The confusion matrix shows `124 + 43 = 167 correct predictions` and `33 + 31 = 64 incorrect predictions`.

In this case, we have

- True Positives (Actual Positive:1 and Predict Positive:1) - 124
- True Negatives (Actual Negative:0 and Predict Negative:0) - 43
- False Positives (Actual Negative:0 but Predict Positive:1) - 33 (Type I error)
- False Negatives (Actual Positive:1 but Predict Negative:0) - 31 (Type II error)

These metrics are calculated using True Positive/TP ( person has diabetes and predicted diabetes) , True Negative/TN ( person did not have diabetes and predicted non- diabetic), False Positive/FP ( person did not have diabetes but predicted diabetes) and False Negative/FN ( person had diabetes but predicted non-diabetic).

### visualize confusion matrix with seaborn heatmap

In [None]:
plt.figure(figsize=(10,8))
cm_matrix = pd.DataFrame(data=cm, columns=['Actual Positive:1', 'Actual Negative:0'], 
                                 index=['Predict Positive:1', 'Predict Negative:0'])

sns.heatmap(cm_matrix, annot=True, fmt='d', cmap='YlGnBu')
plt.show()

## Let's generate a classification report to measure the quality if prediction from Naive Bayes model.

In [None]:
test_pred = gnb.predict(x_test)

In [None]:
from sklearn import metrics

In [None]:
print(metrics.classification_report(y_test,test_pred))

`Precision` - What percent of the prediction were correct ? Accuracy of positive prediction.

`Precision = TP/(TP+FP)`

`Recall `— What percent of the positive cases did we catch?

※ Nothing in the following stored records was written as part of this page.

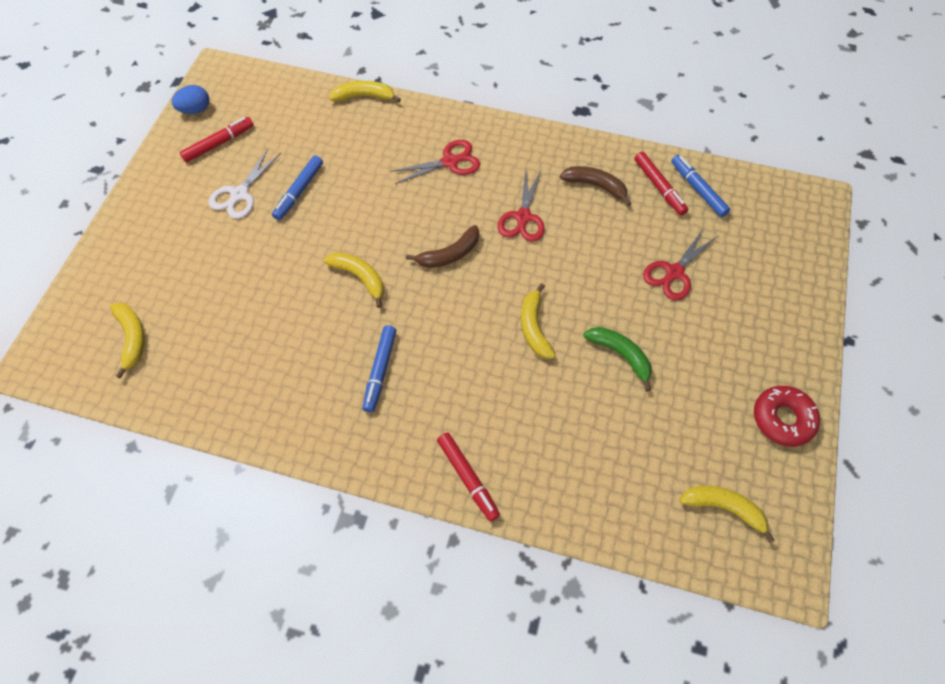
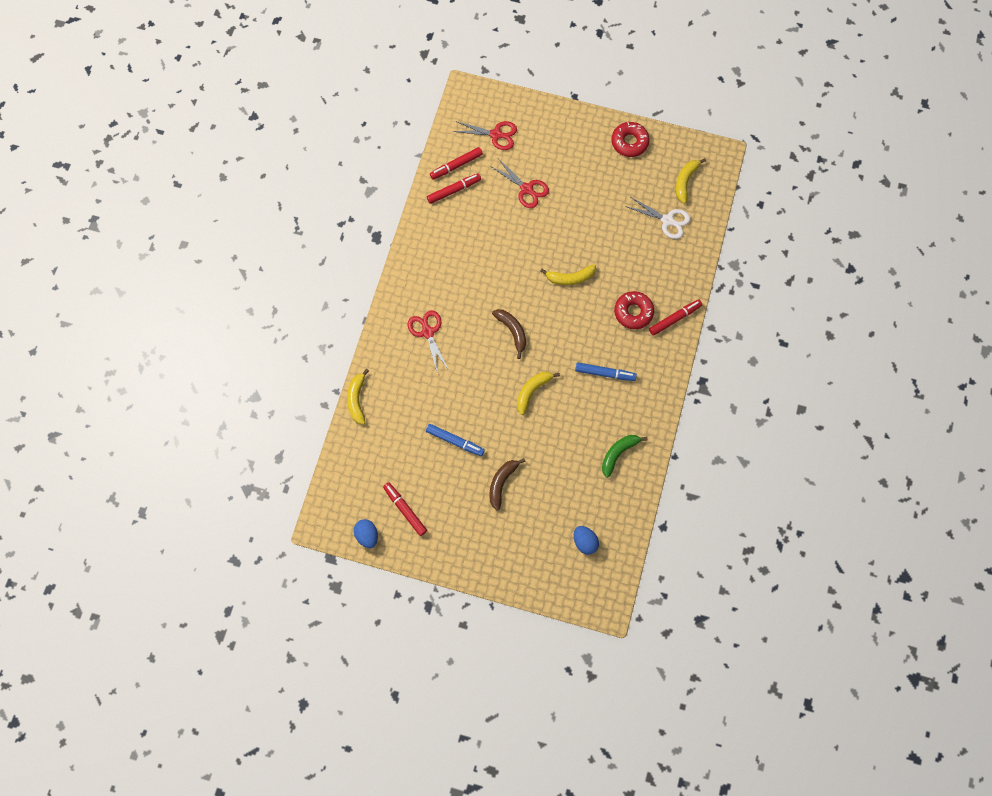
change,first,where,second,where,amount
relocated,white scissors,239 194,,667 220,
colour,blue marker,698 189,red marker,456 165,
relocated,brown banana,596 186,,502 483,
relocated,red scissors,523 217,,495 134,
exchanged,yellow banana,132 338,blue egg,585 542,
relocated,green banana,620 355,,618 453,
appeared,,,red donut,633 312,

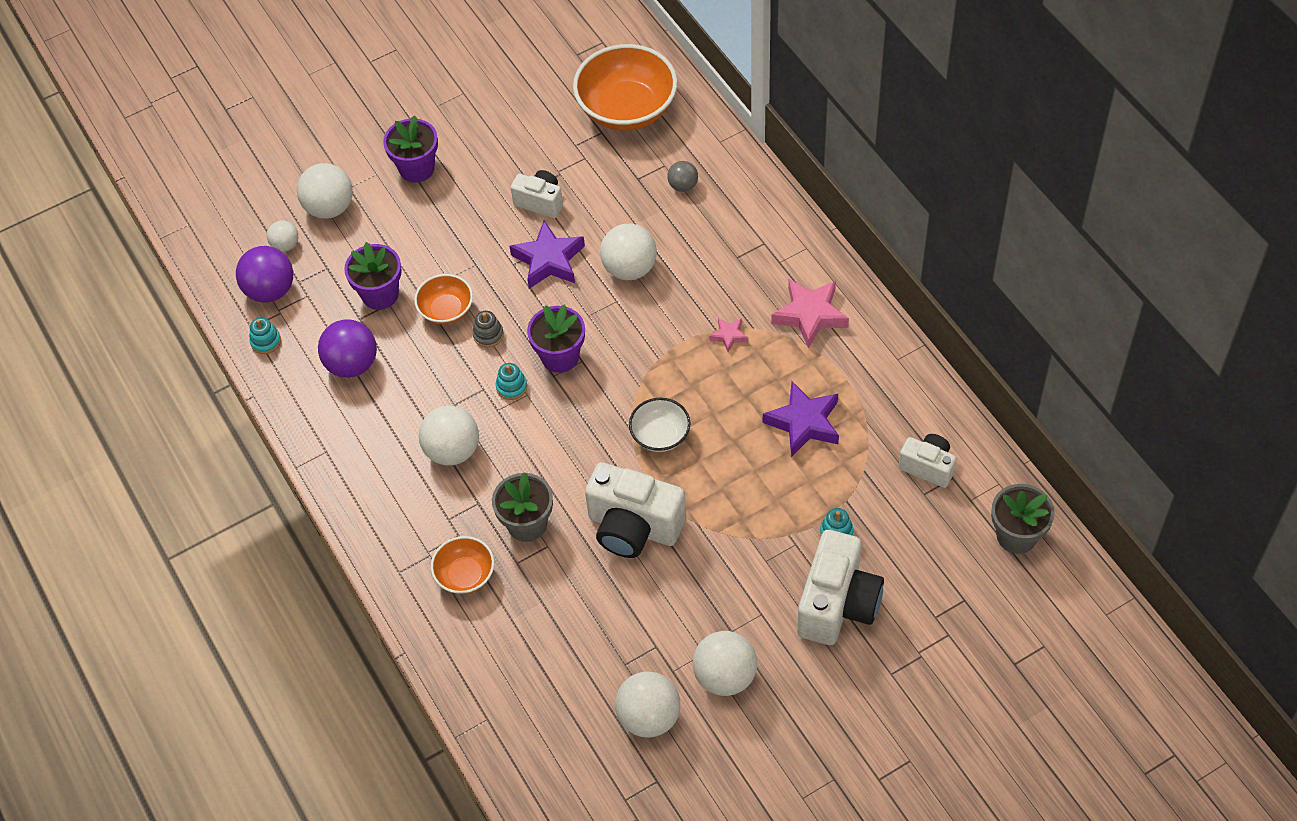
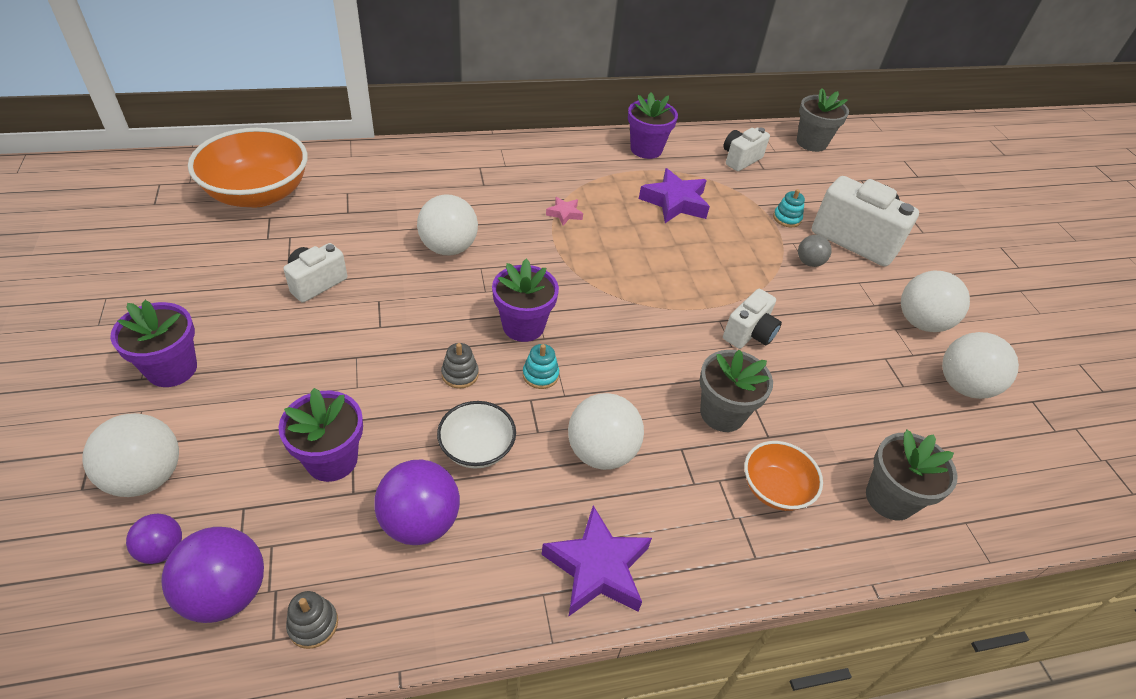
change,first,where,second,where,amount
relocated,grey ball,683 185,,809 262,
colour,white ball,285 245,purple ball,162 549,
relocated,purple star,548 260,,597 568,
missing,orange bowl,446 310,,,
missing,pink star,810 315,,,
colour,turquoise stacking toy,266 341,grey stacking toy,313 624,
relocated,white bowl,660 435,,477 448,
size,white camera,633 527,,749 334,x0.57
appeared,,,purple flower pot,646 149,
appeared,,,grey flower pot,890 498,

Fraction of positives that were correctly identified.

`Recall = TP/ (TP+FN)` 

`F1 score` — What percent of positive prediction were correct?

`F1 score` = 2*(Recall*Precision)/(Recall+Precision)



## Results and conclusion

- I applied Naive Bayes classification algorithm to predict whether or not the patients in the dataset have diabetes or not. To evaluate the model we used accuracy and classification report generated using sklearn.

1. The model yields a very good performance as indicated by the model accuracy which was found to be `0.7672`.


2. The training-set accuracy score is `0.7672` while the test-set accuracy to be `0.7619`. These two values are quite comparable. So, there is no sign of overfitting.

3. I have compared the model accuracy score which is `Model accuracy score: 0.7229` with null `accuracy score which is 0.6797`. So, we can conclude that our Gaussian Naïve Bayes classifier model is doing a very good job in predicting the class labels.